Platte City was incorporated by the Missouri legislature, January 24, 1845.
Coal was first encountered in the Kansas State Prison coal mine at Lansing, January 18, 1881.
In January, 1857, the Leavenworth, Pawnee & Western railroad was organized; in January, 1858, the telegraph was extended from St. Louis to Leavenworth; in January, 1855, the first grist mill in the vicinity of Leavenworth was put in operation at East Leavenworth.
Gen. Alex Caldwell came to Kansas from Pennsylvania in January, 1873, and became prominent at Leavenworth.
On January 13, 1899, it was 30 below zero in Kansas. On the same day, one year later, it was 60 above zero.
There was a severe cold spell in this section January 2 to 25, 1884, the temperature ranging from four to 26 below zero.
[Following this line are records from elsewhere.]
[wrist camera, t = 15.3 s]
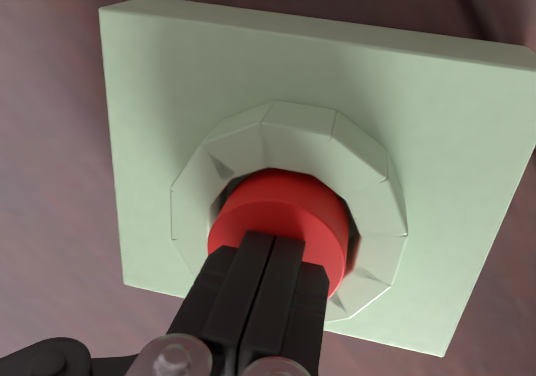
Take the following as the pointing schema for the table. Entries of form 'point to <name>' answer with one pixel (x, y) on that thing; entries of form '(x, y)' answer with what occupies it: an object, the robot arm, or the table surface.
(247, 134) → the stop block
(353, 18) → the table surface
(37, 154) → the table surface
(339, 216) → the stop button
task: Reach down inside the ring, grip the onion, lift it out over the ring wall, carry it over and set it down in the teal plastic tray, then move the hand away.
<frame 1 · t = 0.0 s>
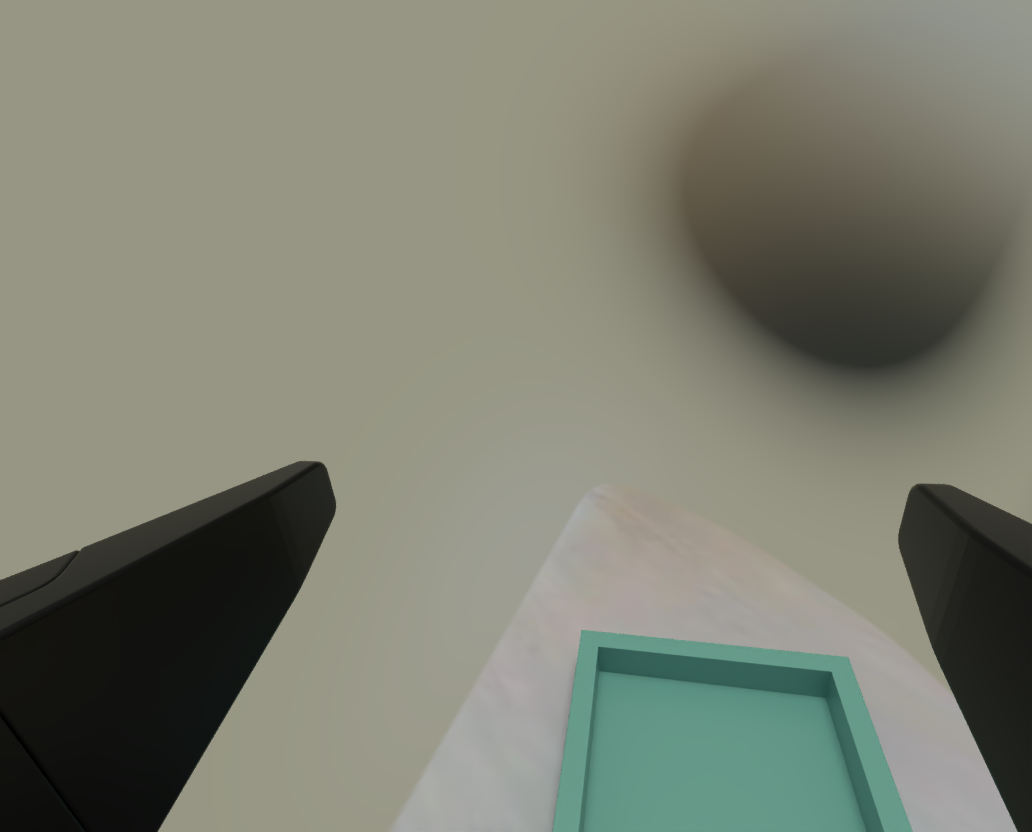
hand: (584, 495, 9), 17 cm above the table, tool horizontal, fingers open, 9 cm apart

Another firgid[sic] spell was in 1888--January 14 to 19-- when the mercury fluctuated from 14 to 25 below zero. The ice on the Missouri River was 18 inches thick and heavy wagons crossed on it.
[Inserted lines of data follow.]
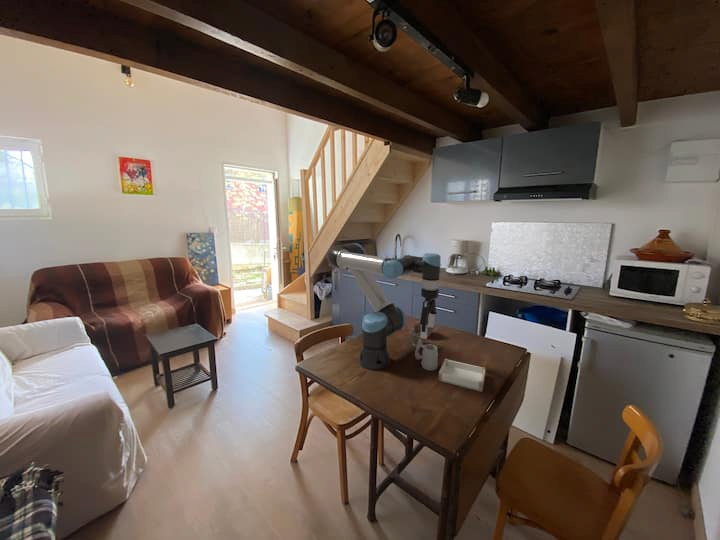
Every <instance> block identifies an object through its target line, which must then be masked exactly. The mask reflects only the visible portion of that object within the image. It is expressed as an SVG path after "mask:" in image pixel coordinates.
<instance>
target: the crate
mask: <svg viewBox="0 0 720 540" xmlns="http://www.w3.org/2000/svg"><path fill="white" fill-rule="evenodd" d="M437 377H438V379H437V380H438V381H439V382H442V383H445V384H446V383H447V384H450V385H454V386H457V387H461V388H465V389H469V390H473V391H477V392H481V393H483V389H484V384H485V377H486V367H484V366H478V365H473V364H469V363H465V362H460V361H455V360H451V359H448V358H444V360H443V363H442V364H441V368H440V369H439V371H438V375H437Z"/></svg>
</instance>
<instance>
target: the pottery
mask: <svg viewBox="0 0 720 540" xmlns="http://www.w3.org/2000/svg"><path fill="white" fill-rule="evenodd" d="M420 320H421V316H420V317H419V321H417V322H415V323H413V328H414V329H412V330H411V331H409V333H408V335H409V339H410V342H412V346H413V347H414V348H416V346H417V344H418V339H420V340H421V341H422V345H424V343H425V342H426V341H427V339H424V338H420V335H421V324H419V322H420ZM427 324H428V322H427ZM435 329H436V324H434V328H432V327H427V338H429V337H430V335H431V334H432V333H433V332H434V331H435Z"/></svg>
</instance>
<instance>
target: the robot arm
mask: <svg viewBox="0 0 720 540" xmlns="http://www.w3.org/2000/svg"><path fill="white" fill-rule="evenodd" d="M326 255H327V256H326V258H327V261H328V264H329V265H331V266H332V267H333V268H337V269H341V270H343V269H345V270H346V271H347V272H348V273H351V274H352V275H353V277H354V278H355V281H356V283H358V285H359V287H360V288H361V290H362V292H363V294H364V295H365V297H366V298H367V300H368V301H369V303H370V305H371V307H372V309H374V312H373V311H372V312H369V313H367V314H365V315H364V316H363V318H362V324H361V327H362V330H361V331H362V336H361V337H362V347H361V349H360V353H359V355H358V363H359V365H360V366H362V367H363V368H365V369H368V370H381V369H386V368H387V367H388V366H389V365H390V364H391V356H390V353H389V350H388V337H390V336H392V335H394V334H396V333H398V332H400V331H401V330H402V329H404V328H405V326H406V323H407V316H406V313H405V311H404V310H403V308H401V307H398V306H396V305H395V304H394V302H392V301H389V300H388V298H387V297H386V295H385V293H384V292H383V290H382V289H381V287H380V285H379V284H378V282H377V281H376V279H375V276H373V274H372V273H374V274H375V273H376V274H380V275H384V276H385V277H386V278H388V279H397V278H399V277H401V276H402V277H403V276H404V275H407V274H411V273H415V274H419V275H420V274H421V289H420V292H421V293H420V295H421V297H422V298H424V299H425V300H423V302H422V307H421V308H422V309H421V315H420V317H421V320H420V319H419V321H420V322H419V324H421V335H420V338H424V339H426V340H428V337H427V327H432V328H434V325H435V315H437V307H436V306H437V305H436V299H437V298H438V297H439V291H440V290H439V286H440V285H441V281H440V274H441V266H442V264H441V255H440V254H438V253H429V252H427V253H423V254H422V255H423V256H418V255H417V256H416V255H415V256H414V255H410V254H402V255H401V256H400V257H399V258H390V257H383V256H376V255H371V254H366V251H365V248H364V247H363V245H361V244H359V243H352V242H350V243H346V244H338V245H337V244H336V245H334V246H331V248H329V250H328V252H327V253H326ZM427 322H428V324H427Z"/></svg>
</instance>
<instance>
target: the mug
mask: <svg viewBox="0 0 720 540" xmlns="http://www.w3.org/2000/svg"><path fill="white" fill-rule="evenodd" d="M421 348H422V352H421V353H422V354H421V353H420V349H421ZM414 357H415V358H416V360H417V361H418V360H421V362H420V363H421V364H420V365H421V366H422V369H424V370H426V371H435V370H437V369H438V367H439V362H438V357H439V353H438V346H437V345H434V344H431V343H429V344H423V345H422V341H421V340H420V339H418V344H417V346H416V347H415V350H414Z"/></svg>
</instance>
A severe blizzard occurred in Kansas, January 2 to 8, 1866, with a temperature as low as 20 below zero and a good ice harvest.
Earthquake shock were felt throughout Kansas, January 7, 1906.
In January, 1870, the Jesse James gang of outlaws were causing so much terror in Missouri a militia company was organized in Platte County for protection against them.